The Company recorded an initial litigation charge of $4,750.0 million,
net of insurance, in connection with the REDUX and PONDIMIN litigation
in 1999, an additional charge of $7,500.0 million in 2000, a third
litigation charge of $950.0 million in the 2001 third quarter and
a fourth charge of $1,400.0 million in the 2002 third quarter. The
principal reason for the charge taken in the 2002 third quarter was
that the volume and size of the claims filed in the nationwide diet
drug settlement were greater than anticipated.
These charges are intended to cover the total amount required to resolve
all diet drug litigation, including anticipated funding requirements
for the nationwide class action settlement, anticipated costs to resolve
the claims of any members of the settlement class who in the future
may exercise an intermediate or back-end opt out right, costs to resolve
the claims of primary pulmonary hypertension (PPH) claimants and initial
opt out claimants, and administrative and litigation expenses.
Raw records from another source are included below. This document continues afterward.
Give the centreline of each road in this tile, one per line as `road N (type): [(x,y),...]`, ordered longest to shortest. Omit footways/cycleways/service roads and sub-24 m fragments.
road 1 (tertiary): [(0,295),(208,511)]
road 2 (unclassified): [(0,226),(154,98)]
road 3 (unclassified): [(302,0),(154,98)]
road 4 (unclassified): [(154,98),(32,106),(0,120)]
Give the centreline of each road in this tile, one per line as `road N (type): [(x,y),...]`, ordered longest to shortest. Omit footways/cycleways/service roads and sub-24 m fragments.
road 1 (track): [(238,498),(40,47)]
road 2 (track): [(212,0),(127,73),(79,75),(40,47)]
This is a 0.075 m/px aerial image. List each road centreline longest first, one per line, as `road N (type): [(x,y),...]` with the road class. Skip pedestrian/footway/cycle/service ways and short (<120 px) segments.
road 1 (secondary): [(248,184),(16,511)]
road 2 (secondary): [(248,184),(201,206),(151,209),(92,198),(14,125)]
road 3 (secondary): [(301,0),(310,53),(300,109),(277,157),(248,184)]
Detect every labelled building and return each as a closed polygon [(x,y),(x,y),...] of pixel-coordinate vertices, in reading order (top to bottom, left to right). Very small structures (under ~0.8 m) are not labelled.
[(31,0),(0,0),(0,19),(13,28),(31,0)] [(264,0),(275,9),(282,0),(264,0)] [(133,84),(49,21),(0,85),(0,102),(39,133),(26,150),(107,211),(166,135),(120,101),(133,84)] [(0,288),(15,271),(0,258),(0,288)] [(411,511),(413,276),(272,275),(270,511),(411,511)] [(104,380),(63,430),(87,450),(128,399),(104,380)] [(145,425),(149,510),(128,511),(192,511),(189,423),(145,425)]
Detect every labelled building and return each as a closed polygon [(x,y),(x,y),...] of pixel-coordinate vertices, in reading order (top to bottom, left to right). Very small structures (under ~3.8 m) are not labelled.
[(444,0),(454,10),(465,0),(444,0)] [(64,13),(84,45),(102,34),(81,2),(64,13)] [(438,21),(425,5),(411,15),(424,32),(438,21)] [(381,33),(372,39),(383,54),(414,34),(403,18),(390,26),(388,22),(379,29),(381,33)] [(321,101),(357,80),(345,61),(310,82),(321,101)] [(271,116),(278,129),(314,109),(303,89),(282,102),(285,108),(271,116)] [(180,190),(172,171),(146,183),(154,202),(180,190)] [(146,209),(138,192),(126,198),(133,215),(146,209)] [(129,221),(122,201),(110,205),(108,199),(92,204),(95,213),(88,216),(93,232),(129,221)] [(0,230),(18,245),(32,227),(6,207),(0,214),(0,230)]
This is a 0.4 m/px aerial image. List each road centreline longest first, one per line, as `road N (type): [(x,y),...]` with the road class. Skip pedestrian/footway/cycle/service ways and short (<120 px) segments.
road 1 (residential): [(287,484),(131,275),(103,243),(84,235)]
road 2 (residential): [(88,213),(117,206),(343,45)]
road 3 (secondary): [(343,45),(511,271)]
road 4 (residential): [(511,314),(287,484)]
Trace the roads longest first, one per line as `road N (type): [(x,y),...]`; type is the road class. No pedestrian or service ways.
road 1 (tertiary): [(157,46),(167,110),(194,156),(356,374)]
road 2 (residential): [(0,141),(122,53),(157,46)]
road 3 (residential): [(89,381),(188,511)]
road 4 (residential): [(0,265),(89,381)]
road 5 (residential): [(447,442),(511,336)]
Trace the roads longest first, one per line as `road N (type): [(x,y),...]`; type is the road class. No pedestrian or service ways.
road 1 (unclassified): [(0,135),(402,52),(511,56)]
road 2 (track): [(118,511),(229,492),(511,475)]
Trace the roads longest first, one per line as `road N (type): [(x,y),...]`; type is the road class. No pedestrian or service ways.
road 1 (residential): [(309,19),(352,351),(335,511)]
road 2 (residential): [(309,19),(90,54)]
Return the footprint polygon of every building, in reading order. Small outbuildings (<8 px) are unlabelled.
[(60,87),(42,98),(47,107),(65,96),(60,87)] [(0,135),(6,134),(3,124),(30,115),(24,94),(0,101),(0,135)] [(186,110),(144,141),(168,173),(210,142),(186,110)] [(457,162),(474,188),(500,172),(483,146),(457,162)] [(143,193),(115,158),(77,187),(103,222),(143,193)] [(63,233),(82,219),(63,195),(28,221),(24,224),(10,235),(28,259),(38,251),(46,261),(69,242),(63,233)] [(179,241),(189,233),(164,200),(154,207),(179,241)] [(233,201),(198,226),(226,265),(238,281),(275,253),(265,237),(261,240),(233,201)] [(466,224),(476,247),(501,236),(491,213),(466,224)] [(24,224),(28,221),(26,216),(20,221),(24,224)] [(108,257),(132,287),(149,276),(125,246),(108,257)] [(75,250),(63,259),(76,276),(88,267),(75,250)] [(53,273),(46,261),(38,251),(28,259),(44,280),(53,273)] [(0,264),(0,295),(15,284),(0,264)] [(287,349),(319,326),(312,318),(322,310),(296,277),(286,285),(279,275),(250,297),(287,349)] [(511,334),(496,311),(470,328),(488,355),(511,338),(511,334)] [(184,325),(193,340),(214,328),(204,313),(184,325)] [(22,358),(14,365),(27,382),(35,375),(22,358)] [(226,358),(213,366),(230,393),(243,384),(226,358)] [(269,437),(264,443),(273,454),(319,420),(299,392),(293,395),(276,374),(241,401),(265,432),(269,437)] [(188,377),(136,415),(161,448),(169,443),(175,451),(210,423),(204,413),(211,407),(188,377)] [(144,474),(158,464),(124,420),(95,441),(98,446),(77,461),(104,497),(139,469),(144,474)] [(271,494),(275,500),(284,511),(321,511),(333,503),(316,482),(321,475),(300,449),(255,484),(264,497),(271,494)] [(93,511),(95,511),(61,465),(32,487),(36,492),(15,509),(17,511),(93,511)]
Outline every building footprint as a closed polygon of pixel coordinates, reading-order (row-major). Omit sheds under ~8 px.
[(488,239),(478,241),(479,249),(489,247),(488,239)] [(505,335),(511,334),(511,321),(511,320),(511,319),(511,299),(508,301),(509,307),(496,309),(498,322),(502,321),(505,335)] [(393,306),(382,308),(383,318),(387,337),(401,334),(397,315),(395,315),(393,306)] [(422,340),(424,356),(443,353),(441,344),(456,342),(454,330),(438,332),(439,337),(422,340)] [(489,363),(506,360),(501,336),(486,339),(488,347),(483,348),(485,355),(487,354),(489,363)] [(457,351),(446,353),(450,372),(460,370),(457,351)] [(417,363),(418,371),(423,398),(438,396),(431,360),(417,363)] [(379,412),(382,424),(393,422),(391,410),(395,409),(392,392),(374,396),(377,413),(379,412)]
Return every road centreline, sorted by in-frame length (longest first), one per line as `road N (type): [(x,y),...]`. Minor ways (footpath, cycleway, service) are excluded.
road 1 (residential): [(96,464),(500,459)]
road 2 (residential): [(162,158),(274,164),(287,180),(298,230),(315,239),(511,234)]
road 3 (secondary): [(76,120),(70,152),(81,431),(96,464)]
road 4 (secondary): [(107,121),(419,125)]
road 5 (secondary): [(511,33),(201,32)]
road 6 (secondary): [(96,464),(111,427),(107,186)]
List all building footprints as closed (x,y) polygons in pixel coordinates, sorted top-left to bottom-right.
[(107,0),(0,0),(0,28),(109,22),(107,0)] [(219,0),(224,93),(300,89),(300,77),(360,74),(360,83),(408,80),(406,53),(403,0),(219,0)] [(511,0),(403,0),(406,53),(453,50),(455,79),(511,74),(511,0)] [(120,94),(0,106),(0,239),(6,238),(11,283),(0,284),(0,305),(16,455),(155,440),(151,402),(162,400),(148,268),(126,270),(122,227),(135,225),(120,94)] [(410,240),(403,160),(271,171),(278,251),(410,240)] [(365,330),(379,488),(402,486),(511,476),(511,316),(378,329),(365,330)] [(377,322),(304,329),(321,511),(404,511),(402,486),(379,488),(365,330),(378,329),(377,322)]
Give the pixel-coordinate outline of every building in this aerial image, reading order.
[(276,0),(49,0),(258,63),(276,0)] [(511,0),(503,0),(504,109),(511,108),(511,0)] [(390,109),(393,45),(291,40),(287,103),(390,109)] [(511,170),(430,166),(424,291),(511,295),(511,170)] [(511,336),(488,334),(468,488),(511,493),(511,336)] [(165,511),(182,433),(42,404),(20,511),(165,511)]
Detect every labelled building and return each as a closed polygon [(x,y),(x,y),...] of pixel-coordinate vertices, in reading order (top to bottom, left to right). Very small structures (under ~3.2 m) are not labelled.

During the 2002 first nine months, payments to the nationwide class
action settlement funds, individual settlement payments, legal fees
and other costs totaling $1,047.4 million were paid and applied against
the litigation accrual. As of September 30, 2002, $2,210.3 million
of the litigation accrual remained.
On January 18, 2002, as collateral for the Company's financial obligations
under the settlement, the Company established a security fund in the
amount of $370.0 million and recorded such amount in Other assets
including deferred taxes. In April 2002, pursuant to an agreement
among the Company, class counsel and representatives of the settlement
trust, an additional $45.0 million, also included in Other assets
including deferred taxes, was added to the security fund, bringing
the total amount in the security fund to $415.0 million. The funds
are owned by the Company and will earn interest income for the Company
while residing in the security fund. The Company will be required
to deposit an additional $180.0 million in the security fund and earned
interest will remain in the fund if the Company's credit rating, as
reported by both Moody's and Standard & Poor's (S&P), falls below
investment grade.
Under the terms of the nationwide class action settlement, the period
during which class members could register to receive a screening echocardiogram
from the settlement trust ended on August 1, 2002. Those echocardiograms,
as well as echocardiograms that class members choose to receive on
their own outside the settlement, must be completed by January 3,
2003, unless that date is extended by the court. Class members whose
echocardiograms demonstrate FDA-positive levels of heart valve regurgitation
(mild or greater aortic valve regurgitation or moderate or greater
mitral valve regurgitation) must elect either to remain in the settlement
or to withdraw from the settlement and proceed as an intermediate
opt-out (with specific rights and limitations defined in the settlement)
by May 3, 2003.
Based upon the information available at this time, the Company believes
that the balance remaining in its reserves will be adequate to cover
the remaining obligations relating to the diet drug litigation. However,
in light of the inherent uncertainty in estimating litigation exposure
it is possible that additional reserves will be required.
In the opinion of the Company, although the outcome of any legal proceedings
cannot be predicted with certainty, the ultimate liability of the
Company in connection with its legal proceedings will not have a material
adverse effect on the Company's financial position but could be material
to the results of operations or cash flows in any one accounting period.